I've observed that when I'm rested and theoretically focused I might not get nothing done. I can pretend to be working but I just don't get it, get anything, or get anything done. I might consider myself a lazy ass of a procrastinator but luckily I know that is only one half of the truth. Sometimes it happens that I just code for 12 hours or 24 hours straight while hunger and consciousness of time gradually slip away, and that means I get lots, lots, and lots done—even when I'm technically tired as a sloth but still in the zone.
A day-to-day work of a programmer is, thus, to work out a routine that splits your work in two halves. The boring tasks that require not much creativity are best done while not in the zone (and still you'll waste hours and hours and hours on nothing). The creative process of making is best reserved for when you've got the flow and then it means business, baby, and working like hell as long as it lasts.
Phew!
Also, you might be surprised by how many artists have a strict routine, and dedicate themselves to a regular pattern of practice. Twyla Tharp wrote an entire book on the subject:
http://www.amazon.com/Creative-Habit-Learn-Use-Life/dp/07432...

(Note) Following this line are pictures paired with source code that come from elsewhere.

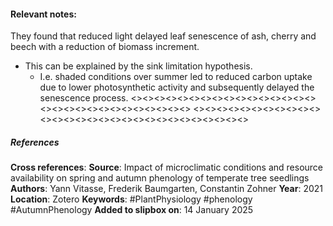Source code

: #### **Relevant notes**:
They found that reduced light delayed leaf senescence of ash, cherry and beech with a reduction of biomass increment. 
- This can be explained by the sink limitation hypothesis. 
	- I.e. shaded conditions over summer led to reduced carbon uptake due to lower photosynthetic activity and subsequently delayed the senescence process.
<><><><><><><><><><><><><><><><><><><><><><><><><><><><><>
<><><><><><><><><><><><><><><><><><><><><><><><><><><><><>
##### References
**Cross references**: 
**Source**: Impact of microclimatic conditions and resource availability on spring and autumn phenology of temperate tree seedlings
**Authors**: Yann Vitasse, Frederik Baumgarten, Constantin Zohner
**Year**: 2021
**Location**: Zotero
**Keywords**: #PlantPhysiology #phenology #AutumnPhenology 
**Added to slipbox on**: 14 January 2025
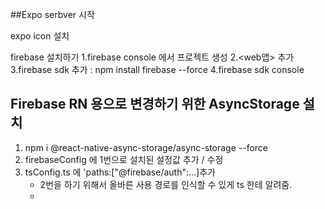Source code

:##Expo serbver 시작

expo icon 설치

firebase 설치하기
1.firebase console 에서 프로젝트 생성
2.<web앱> 추가
3.firebase sdk 추가 : npm install firebase --force
4.firebase sdk console

## Firebase RN 용으로 변경하기 위한 AsyncStorage 설치

1. npm i @react-native-async-storage/async-storage --force
2. firebaseConfig 에 1번으로 설치된 설정값 추가 / 수정
3. tsConfig.ts 에 'paths:["@firebase/auth":...]추가
   - 2번을 하기 위해서 올바른 사용 경로를 인식할 수 있게 ts 한테 알려줌.
   -
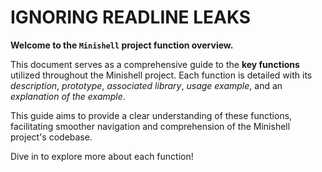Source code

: # IGNORING READLINE LEAKS

**Welcome to the `Minishell` project function overview.**

This document serves as a comprehensive guide to the **key functions** utilized throughout the Minishell project.
Each function is detailed with its *description*, *prototype*, *associated library*, *usage example*, and an *explanation of the example*.

This guide aims to provide a clear understanding of these functions, facilitating smoother navigation and comprehension of the Minishell project's codebase.

Dive in to explore more about each function!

My oversimplified view of the world is that there's a 2x2 matrix: {need to work hard, don't need to work hard} x {doing what you love, doing what you don't love}. you're obviously in (1,1). i think the goal is to avoid (1,2) at all costs. i imagine that most people's jobs are in (2,2), which is fine and better than (1,2).
Work and family/friends are big priorities in my life. I don't see what the issue is. I think most folks piss too much time away on hobbies, seeing the latest movie, filling their lives with material crapola, unnecessarily long commutes and other pointless "filler". If you keep those things under control, I think there is time for both work and "love"/relationships.
I've learned my mind doesn't actually want to stay up all night. I had to optimize my own process.
if you sleep early, ok. but when you're awake, do you want to spend all your time hacking? then you have the passion. if not, then not. that's my point: it's what you want to do with your waking hours, not which hours your prefer to sleep.